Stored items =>
>>>

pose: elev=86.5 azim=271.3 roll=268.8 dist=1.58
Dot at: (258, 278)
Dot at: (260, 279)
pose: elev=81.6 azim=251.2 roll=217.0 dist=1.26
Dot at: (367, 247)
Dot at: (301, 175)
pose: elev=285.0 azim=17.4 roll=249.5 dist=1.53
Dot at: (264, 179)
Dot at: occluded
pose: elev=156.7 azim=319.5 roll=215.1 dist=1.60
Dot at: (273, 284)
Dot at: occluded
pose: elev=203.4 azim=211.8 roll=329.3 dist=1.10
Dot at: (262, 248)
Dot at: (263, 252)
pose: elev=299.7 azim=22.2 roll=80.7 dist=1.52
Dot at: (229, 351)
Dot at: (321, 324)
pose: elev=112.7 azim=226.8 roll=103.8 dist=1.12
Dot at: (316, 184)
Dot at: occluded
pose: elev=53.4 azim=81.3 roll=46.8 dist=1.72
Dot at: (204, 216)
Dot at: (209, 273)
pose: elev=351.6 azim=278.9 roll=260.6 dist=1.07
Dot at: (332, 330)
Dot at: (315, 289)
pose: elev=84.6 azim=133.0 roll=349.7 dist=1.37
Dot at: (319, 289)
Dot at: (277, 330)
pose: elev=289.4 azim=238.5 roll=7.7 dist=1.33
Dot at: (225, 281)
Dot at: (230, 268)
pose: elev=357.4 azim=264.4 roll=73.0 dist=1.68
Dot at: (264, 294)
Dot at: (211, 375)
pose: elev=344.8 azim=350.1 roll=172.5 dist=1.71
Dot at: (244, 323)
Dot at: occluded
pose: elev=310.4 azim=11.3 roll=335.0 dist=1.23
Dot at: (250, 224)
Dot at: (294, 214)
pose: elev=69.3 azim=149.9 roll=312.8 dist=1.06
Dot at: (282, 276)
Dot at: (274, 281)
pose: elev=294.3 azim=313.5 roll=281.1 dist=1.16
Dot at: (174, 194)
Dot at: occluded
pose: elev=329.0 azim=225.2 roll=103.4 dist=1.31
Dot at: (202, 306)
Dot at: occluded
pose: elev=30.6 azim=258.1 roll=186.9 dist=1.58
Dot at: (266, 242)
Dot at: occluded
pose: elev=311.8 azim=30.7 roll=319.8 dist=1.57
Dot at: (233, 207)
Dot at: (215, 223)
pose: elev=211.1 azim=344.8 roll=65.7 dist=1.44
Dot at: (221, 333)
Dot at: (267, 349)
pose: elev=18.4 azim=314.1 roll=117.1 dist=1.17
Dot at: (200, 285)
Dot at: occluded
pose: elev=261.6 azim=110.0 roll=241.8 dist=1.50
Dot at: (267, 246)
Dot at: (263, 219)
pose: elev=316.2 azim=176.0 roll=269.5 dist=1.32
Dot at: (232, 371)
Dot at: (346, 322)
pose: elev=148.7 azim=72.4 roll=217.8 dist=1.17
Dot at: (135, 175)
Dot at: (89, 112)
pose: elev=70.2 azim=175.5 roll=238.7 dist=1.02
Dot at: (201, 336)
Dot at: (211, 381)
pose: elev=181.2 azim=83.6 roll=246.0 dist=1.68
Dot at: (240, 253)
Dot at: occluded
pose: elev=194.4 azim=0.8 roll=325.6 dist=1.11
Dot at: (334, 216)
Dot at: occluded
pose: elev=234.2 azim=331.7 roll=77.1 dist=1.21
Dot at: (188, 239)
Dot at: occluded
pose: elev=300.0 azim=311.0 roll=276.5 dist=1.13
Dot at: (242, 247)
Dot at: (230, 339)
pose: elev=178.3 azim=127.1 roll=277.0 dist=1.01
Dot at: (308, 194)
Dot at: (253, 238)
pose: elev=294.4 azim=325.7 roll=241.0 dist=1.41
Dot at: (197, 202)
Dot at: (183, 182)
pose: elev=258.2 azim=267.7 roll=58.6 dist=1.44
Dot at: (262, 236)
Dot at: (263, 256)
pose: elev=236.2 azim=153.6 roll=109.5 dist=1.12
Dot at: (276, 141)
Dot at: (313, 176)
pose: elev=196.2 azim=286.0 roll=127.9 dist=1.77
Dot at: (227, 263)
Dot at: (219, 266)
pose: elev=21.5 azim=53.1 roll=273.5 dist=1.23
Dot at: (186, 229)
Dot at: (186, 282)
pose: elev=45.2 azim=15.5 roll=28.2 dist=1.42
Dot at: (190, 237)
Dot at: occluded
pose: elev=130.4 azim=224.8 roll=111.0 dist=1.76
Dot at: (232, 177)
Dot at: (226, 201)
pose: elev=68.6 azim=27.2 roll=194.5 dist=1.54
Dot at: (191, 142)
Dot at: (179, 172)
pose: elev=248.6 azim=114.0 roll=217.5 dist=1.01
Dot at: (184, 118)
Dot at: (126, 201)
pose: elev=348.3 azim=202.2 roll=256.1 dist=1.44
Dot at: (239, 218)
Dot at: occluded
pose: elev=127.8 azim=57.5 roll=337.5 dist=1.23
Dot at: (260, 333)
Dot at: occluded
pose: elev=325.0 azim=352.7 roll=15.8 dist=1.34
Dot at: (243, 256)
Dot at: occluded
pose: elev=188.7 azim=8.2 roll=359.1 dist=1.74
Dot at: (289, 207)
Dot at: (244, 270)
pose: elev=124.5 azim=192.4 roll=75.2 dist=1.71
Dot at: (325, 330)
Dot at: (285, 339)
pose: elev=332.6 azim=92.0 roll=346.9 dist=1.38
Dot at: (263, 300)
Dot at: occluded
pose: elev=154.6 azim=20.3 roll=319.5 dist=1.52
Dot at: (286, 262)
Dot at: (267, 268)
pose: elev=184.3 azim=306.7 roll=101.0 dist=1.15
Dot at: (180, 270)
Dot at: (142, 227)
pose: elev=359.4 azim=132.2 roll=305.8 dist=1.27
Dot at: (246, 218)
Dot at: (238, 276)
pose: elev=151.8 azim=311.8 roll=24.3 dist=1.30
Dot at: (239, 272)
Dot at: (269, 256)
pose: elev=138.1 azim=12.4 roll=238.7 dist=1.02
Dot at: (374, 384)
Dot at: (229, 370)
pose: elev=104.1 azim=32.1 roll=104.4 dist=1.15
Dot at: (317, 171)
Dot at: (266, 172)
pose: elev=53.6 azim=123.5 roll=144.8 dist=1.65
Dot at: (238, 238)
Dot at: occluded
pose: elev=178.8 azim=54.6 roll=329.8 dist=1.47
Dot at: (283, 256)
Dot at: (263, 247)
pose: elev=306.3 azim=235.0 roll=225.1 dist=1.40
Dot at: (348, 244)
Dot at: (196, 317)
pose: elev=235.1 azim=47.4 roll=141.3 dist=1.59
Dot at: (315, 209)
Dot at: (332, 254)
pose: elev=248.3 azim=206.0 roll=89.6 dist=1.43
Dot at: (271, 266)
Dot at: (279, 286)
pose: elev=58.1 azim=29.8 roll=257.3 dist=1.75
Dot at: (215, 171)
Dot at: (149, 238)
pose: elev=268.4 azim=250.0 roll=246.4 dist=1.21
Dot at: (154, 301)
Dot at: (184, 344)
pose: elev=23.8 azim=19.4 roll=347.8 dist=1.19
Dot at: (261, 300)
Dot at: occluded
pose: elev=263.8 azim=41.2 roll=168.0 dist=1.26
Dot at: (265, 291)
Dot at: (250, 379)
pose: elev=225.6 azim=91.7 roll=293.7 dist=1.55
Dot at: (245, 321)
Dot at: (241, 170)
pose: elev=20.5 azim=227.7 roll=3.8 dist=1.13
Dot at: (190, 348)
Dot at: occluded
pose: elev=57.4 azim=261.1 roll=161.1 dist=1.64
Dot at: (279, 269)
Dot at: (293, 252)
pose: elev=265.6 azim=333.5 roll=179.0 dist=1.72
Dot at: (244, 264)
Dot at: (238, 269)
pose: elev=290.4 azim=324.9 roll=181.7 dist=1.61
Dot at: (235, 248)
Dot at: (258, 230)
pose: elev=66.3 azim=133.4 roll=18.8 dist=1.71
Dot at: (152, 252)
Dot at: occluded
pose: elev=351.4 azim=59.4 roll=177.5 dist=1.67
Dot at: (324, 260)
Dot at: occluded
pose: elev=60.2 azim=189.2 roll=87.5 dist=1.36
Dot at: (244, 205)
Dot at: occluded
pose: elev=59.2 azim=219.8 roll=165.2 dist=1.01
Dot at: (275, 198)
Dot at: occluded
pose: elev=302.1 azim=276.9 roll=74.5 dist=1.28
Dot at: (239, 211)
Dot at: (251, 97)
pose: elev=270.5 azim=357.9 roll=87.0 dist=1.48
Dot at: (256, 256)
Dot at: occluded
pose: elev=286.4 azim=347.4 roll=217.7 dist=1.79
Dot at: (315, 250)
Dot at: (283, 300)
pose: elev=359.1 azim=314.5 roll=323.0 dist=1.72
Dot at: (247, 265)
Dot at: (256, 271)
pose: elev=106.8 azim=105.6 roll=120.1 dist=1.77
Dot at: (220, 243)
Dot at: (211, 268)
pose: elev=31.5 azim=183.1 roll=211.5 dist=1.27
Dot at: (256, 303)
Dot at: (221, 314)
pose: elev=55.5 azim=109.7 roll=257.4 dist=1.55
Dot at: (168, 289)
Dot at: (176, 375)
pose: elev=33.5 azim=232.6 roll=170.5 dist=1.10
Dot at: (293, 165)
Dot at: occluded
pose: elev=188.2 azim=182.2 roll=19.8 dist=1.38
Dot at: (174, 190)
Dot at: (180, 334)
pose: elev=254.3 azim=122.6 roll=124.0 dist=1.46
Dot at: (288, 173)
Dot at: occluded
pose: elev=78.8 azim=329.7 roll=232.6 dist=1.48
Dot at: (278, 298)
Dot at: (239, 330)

<<<

What you need to do =>
Rewrite the material from its start through the line containing "Dot at: (274, 281)", substituting "distance" for "dist" and leaving everything else unchanged.

Full answer =>
pose: elev=86.5 azim=271.3 roll=268.8 distance=1.58
Dot at: (258, 278)
Dot at: (260, 279)
pose: elev=81.6 azim=251.2 roll=217.0 distance=1.26
Dot at: (367, 247)
Dot at: (301, 175)
pose: elev=285.0 azim=17.4 roll=249.5 distance=1.53
Dot at: (264, 179)
Dot at: occluded
pose: elev=156.7 azim=319.5 roll=215.1 distance=1.60
Dot at: (273, 284)
Dot at: occluded
pose: elev=203.4 azim=211.8 roll=329.3 distance=1.10
Dot at: (262, 248)
Dot at: (263, 252)
pose: elev=299.7 azim=22.2 roll=80.7 distance=1.52
Dot at: (229, 351)
Dot at: (321, 324)
pose: elev=112.7 azim=226.8 roll=103.8 distance=1.12
Dot at: (316, 184)
Dot at: occluded
pose: elev=53.4 azim=81.3 roll=46.8 distance=1.72
Dot at: (204, 216)
Dot at: (209, 273)
pose: elev=351.6 azim=278.9 roll=260.6 distance=1.07
Dot at: (332, 330)
Dot at: (315, 289)
pose: elev=84.6 azim=133.0 roll=349.7 distance=1.37
Dot at: (319, 289)
Dot at: (277, 330)
pose: elev=289.4 azim=238.5 roll=7.7 distance=1.33
Dot at: (225, 281)
Dot at: (230, 268)
pose: elev=357.4 azim=264.4 roll=73.0 distance=1.68
Dot at: (264, 294)
Dot at: (211, 375)
pose: elev=344.8 azim=350.1 roll=172.5 distance=1.71
Dot at: (244, 323)
Dot at: occluded
pose: elev=310.4 azim=11.3 roll=335.0 distance=1.23
Dot at: (250, 224)
Dot at: (294, 214)
pose: elev=69.3 azim=149.9 roll=312.8 distance=1.06
Dot at: (282, 276)
Dot at: (274, 281)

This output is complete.